Элисса – она прекрасна! И что в том постыдного? Красота – дар Божий, врученный вместе с тем самым вдохом, который влил бессмертную душу в ожившую глину. А если Элисса была грешницей, разве он должен, подобно фарисеям древних времен, осудить ее и пройти мимо? Нет, нет! Перед лицом Господа, миллион раз нет! Он с самого начала сказал, что поможет ей – чудесной женщине, оступившейся, поддавшейся искушению. Сама мысль о том, что сегодня, отдалившись от нее, он потерял три драгоценных часа, причиняла ему сокрушительную боль. О да, сокрушительную – вот самое подходящее слово. Его снова охватило жаркое желание быть с ней, спасти ее. Видение Элиссы, спасенной, освященной, стоящей рядом с ним, пронеслось перед его мысленным взором – волшебное видение, исполненное трепетной путаницы красок и звуков: легкое хлопанье ангельских крыльев, трубный глас фанфар, в гармонии взмывающий к небесам, белые, незапятнанные одежды и мягкие, чистые, розовые губы, широко распахивающиеся золотые врата и грудь, на которую можно преклонить главу. О, это было слишком, слишком невыносимо для человеческого сердца!
Его ноздри трепетали, щеки горели.

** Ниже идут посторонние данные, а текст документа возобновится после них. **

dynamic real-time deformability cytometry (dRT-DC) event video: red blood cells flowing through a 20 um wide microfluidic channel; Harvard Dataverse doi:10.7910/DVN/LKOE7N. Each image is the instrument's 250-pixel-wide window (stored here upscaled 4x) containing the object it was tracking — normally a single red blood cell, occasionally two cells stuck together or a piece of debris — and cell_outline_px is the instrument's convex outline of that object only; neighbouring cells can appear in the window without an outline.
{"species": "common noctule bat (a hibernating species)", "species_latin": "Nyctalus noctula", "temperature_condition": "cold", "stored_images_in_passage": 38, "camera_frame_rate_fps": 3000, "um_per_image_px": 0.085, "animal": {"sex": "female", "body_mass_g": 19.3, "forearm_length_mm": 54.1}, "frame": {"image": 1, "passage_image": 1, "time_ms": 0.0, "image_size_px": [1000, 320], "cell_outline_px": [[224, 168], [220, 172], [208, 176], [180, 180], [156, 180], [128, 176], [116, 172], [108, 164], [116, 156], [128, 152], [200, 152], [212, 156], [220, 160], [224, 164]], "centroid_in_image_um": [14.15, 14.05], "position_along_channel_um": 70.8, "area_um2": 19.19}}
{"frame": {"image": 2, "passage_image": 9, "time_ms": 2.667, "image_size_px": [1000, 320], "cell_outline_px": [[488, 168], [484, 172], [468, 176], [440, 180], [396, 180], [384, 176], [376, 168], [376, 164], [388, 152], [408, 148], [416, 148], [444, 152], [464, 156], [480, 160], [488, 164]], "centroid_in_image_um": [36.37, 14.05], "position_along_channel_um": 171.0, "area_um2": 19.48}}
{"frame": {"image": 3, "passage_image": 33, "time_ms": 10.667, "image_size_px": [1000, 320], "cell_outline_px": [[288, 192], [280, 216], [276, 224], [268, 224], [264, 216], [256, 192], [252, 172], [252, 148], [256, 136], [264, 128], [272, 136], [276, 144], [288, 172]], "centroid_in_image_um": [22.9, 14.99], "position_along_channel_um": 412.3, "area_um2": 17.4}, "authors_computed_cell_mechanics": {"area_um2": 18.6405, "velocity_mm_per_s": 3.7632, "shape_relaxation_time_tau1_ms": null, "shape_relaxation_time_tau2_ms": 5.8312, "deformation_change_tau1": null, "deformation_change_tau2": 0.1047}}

Сидя в уединении своей каюты, он внезапно воздел очи горе и звучно, выразительно воскликнул: «Все могу в укрепляющем меня Иисусе Христе!»[39]
Он посидел так немного, подняв глаза к небесам, словно в молитве, потом встал, умыл лицо и руки, надел чистый воротничок, вышел из каюты и поднялся на верхнюю палубу.
Он так сильно надеялся и так мало ожидал найти там Элиссу, что при виде ее, праздно сидящей в уголке под тентом, кровь неистово прихлынула к его сердцу. Неподалеку, позади палубной рубки, свернувшись в своем кресле, как бухта троса или какая-то другая часть судового снаряжения, притаилась мамаша Хемингуэй – бдительная, злобная, приметливая. Она весь день провела на корабле. Не заметив ее, Трантер просиял и устремился к Элиссе.
Та подняла взгляд.
– Вы куда-то пропали, – томно протянула она.
Лесть всегда доставляла ей удовольствие, и рабская преданность, написанная на лице Роберта, ненадолго напомнила ей о вежливости.
– Я должен был нанести визит, честное слово, просто должен был, – горячо объяснил он. – Но… право… мыслями я весь день возвращался к вам.
Она зевнула, без капли смущения открыв большой алый рот и демонстрируя крепкие белые зубы.
– Вы утомились, – поспешно заметил он. – У вас сегодня было слишком много дел.
Его забота была братской, но он, без сомнений, мог одарить хотя бы частичкой этого сострадания Сьюзен, с ее раскалывающейся от усталости головой.
– У меня был невыносимо скучный день. Просто отвратительный.